### DOCUMENT SEGMENT
*** Begin section ***

An overview of the current evidence demonstrating the impact of nerves in tumorigenesis is presented in Table 1. The initial demonstration that denervation can inhibit cancer progression was performed in mouse models of prostate cancer (5). The prostate gland is essentially innervated by autonomic nerves of sympathetic (adrenergic) and parasympathetic (cholinergic) origin, and surgical or chemical denervation of the prostate was found to result in a complete inhibition of prostate cancer growth and dissemination (5). On the one hand, denervation of adrenergic nerves or knockout of adrenergic receptors beta 2 (ADRβ2) and beta 3 (ADRβ3) inhibited the proliferation of stromal and cancer cells at early stages of prostate tumor development. On the other hand, denervation of cholinergic nerves or knockout of type 1 muscarinic acetylcholine receptors (CHRM1) inhibited tumor cell dissemination at latter stages of the disease. The crucial role played by stromal cells, which express both ADRβ and CHRM1 receptors, as a relay that promotes cancer cell growth was also noted. The authors also reported that the density of nerve infiltration in the tumor microenvironment of prostate cancer, indicative of axonogenesis, was increased in high-grade cancers compared with low-grade cancers or benign prostatic hyperplasia (5). The conclusion of this early study was that the activation of adrenergic signaling by the release of catecholamines from sympathetic nerves stimulated tumor growth, whereas cholinergic signaling that was activated by parasympathetic nerves stimulated tumor dissemination (5). Incidentally, this landmark demonstration of nerve dependence in cancer also provided a rationale for the long-reported lower incidence of prostate cancer in patients with spinal cord injuries where a functional denervation of the prostate occurs (6, 7).

*** End section ***

### DATASET EXCERPTS

*** Begin section ***

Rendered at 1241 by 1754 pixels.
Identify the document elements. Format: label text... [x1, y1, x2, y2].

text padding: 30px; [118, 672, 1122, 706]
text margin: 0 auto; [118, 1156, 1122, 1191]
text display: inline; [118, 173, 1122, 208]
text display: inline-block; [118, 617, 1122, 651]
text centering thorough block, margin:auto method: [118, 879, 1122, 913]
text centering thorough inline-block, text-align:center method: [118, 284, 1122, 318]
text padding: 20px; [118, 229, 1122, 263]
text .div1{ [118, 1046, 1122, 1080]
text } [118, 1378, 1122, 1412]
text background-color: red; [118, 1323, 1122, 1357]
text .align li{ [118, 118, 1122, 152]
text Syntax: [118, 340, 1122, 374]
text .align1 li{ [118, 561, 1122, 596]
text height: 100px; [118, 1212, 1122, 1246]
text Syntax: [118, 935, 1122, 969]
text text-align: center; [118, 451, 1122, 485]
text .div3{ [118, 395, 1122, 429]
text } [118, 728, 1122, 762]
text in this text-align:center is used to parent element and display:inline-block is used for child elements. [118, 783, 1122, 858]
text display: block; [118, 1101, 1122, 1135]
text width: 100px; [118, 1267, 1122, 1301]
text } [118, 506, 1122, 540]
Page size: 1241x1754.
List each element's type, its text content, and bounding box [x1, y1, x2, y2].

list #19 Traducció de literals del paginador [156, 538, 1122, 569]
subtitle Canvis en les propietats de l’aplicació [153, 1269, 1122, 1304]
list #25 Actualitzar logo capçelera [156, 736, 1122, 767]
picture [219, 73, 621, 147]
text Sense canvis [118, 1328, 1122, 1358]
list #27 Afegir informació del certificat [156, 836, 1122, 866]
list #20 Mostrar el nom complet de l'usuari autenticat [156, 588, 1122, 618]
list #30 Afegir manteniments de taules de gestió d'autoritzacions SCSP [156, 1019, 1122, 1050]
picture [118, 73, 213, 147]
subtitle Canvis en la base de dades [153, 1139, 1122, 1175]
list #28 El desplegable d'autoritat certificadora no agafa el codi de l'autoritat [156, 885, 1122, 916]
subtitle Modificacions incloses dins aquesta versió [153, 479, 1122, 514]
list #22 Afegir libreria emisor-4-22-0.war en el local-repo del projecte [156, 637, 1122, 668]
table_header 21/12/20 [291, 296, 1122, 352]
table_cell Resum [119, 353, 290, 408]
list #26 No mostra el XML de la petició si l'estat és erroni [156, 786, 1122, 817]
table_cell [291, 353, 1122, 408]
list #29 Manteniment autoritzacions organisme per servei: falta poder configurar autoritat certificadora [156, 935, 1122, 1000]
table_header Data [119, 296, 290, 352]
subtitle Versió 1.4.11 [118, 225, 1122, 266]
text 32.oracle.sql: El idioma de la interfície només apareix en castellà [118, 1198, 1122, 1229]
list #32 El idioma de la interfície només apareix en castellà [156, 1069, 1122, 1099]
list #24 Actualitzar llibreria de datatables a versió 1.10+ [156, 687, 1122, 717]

*** End section ***

### TASK PROMPT
According to the nerves-in-cancer text, why did the mouse denervation study help explain the lower incidence of prostate cancer in patients with spinal cord injuries? Answer in one to three sentences.

### WRITTEN SOLUTION
In patients with spinal cord injuries, a functional denervation of the prostate occurs. The mouse study showed that surgical or chemical denervation of the prostate completely inhibited prostate cancer growth and dissemination, so this nerve dependence offered a rationale for the long-reported lower incidence.